**Assignment**
Whenever a line in the entries below contains the string "lines", copy that line.

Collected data
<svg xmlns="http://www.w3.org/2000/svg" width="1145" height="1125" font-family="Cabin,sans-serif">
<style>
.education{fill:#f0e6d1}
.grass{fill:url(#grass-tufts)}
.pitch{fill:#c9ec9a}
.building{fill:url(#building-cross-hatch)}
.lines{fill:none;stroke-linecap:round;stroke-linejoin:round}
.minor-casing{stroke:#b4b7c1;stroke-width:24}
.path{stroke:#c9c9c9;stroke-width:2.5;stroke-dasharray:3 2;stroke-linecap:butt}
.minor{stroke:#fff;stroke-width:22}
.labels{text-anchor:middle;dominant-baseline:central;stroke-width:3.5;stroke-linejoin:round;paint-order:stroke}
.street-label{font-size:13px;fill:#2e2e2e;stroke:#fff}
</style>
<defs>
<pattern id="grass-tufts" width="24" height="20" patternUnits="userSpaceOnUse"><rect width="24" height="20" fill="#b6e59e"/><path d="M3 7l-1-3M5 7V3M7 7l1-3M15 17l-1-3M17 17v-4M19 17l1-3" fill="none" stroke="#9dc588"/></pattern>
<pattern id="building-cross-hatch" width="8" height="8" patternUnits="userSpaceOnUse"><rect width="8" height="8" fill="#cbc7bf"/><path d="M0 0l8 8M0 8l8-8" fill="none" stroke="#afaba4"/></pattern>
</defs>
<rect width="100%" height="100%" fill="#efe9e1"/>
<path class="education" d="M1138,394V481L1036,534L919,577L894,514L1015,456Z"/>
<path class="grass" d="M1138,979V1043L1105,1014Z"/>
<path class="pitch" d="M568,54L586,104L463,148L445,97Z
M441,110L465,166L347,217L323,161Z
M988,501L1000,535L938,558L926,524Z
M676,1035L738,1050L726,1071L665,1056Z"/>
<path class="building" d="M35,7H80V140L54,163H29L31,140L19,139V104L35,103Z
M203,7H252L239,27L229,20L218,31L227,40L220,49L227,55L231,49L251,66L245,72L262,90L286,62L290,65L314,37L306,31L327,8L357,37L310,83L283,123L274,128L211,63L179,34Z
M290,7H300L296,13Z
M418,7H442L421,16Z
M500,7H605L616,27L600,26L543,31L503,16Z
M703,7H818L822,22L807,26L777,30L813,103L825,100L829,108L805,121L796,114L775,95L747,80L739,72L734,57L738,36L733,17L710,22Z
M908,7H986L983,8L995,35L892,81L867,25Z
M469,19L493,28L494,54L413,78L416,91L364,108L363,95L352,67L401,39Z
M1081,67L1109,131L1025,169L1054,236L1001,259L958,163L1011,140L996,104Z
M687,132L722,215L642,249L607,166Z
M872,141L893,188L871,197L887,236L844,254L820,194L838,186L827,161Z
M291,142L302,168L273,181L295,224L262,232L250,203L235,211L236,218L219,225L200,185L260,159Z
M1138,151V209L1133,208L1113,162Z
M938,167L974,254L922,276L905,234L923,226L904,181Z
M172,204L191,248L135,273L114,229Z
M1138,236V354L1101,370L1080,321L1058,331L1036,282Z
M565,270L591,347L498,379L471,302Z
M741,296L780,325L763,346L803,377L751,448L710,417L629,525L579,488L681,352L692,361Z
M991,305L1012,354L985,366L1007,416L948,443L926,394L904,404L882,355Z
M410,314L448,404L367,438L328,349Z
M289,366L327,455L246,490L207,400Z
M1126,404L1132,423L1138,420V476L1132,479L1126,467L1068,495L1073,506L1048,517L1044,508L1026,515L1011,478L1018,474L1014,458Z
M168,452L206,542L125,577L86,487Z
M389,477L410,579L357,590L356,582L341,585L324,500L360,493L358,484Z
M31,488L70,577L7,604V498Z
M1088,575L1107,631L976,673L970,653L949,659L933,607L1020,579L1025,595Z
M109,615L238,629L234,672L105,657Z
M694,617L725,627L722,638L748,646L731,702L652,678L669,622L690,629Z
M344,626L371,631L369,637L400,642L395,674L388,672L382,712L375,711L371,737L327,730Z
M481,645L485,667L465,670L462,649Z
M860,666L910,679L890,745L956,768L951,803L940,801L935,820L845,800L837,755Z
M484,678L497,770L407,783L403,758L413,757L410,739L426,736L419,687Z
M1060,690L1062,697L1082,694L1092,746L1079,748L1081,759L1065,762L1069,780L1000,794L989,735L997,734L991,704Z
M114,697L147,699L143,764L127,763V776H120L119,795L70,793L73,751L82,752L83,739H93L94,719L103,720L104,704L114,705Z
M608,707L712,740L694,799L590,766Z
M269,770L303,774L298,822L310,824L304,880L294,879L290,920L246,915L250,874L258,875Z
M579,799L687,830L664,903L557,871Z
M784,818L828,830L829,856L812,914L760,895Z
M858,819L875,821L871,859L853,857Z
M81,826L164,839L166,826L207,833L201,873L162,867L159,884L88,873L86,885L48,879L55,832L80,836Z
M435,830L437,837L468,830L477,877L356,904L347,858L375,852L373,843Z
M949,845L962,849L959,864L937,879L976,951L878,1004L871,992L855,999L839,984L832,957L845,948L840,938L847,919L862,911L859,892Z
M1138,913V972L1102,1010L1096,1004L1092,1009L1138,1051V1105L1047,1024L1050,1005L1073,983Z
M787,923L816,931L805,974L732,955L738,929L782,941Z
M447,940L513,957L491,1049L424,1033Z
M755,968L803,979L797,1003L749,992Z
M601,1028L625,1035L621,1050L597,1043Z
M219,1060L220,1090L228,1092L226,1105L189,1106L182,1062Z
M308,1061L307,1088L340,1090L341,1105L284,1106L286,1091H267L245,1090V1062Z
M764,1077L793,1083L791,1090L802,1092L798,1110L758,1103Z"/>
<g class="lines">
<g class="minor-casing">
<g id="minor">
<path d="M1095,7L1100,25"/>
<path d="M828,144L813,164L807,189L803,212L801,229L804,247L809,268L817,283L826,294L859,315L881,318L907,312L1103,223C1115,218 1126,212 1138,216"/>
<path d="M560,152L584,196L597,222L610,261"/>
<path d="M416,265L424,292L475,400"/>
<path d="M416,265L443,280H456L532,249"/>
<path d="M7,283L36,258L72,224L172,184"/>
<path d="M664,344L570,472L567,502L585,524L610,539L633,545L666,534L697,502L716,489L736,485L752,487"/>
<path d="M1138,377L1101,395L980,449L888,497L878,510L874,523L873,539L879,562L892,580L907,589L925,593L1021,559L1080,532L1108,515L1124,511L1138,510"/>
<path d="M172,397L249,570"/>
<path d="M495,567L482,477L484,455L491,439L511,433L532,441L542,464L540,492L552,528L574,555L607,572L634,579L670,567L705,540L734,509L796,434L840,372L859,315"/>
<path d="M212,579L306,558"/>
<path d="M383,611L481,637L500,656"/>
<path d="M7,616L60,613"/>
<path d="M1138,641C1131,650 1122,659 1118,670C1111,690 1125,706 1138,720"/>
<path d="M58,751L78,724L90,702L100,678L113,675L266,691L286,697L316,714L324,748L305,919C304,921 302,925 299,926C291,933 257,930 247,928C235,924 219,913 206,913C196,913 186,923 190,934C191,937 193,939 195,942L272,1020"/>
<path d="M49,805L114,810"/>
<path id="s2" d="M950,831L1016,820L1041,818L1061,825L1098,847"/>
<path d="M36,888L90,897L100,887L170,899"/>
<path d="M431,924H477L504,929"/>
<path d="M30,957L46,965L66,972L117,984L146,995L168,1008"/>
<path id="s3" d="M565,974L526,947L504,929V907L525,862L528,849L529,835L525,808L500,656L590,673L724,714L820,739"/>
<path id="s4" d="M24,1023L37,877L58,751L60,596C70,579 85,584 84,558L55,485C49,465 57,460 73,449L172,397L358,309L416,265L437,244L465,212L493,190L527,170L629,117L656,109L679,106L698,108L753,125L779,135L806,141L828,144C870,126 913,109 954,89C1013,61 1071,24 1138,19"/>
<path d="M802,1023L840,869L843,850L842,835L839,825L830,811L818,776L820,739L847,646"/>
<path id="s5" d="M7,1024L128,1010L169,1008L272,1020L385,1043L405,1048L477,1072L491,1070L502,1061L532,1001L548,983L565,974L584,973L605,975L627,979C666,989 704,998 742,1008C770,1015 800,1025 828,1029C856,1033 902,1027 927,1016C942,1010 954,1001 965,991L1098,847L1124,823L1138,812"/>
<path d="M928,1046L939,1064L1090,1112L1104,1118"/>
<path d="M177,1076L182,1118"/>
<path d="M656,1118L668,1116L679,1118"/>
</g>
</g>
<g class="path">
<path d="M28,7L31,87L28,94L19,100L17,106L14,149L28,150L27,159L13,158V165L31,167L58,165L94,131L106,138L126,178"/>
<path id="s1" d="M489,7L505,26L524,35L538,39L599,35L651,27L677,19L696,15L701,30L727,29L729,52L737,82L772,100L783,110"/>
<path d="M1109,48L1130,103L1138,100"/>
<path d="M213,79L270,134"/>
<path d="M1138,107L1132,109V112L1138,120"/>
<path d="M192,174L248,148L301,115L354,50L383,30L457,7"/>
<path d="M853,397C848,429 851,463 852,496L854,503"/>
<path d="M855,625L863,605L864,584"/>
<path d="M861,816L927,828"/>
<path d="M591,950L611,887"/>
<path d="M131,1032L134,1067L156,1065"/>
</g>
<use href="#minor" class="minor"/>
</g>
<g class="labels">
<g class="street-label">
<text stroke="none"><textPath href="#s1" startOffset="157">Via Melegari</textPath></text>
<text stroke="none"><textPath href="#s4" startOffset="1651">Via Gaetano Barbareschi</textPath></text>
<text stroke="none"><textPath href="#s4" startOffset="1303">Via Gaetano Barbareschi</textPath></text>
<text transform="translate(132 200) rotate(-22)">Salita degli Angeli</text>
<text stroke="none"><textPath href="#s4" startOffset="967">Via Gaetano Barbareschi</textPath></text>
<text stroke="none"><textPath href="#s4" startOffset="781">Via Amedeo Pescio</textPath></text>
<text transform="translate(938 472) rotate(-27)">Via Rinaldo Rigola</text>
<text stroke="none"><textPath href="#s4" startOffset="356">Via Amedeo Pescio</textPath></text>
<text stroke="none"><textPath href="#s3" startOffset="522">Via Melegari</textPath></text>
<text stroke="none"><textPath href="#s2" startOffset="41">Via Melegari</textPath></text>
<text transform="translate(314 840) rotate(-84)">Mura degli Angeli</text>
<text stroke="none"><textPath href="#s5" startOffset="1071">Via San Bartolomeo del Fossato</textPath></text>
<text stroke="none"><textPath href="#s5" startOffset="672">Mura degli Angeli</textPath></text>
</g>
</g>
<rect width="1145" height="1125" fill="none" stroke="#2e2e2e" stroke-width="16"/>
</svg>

**Task result**
.lines{fill:none;stroke-linecap:round;stroke-linejoin:round}
<g class="lines">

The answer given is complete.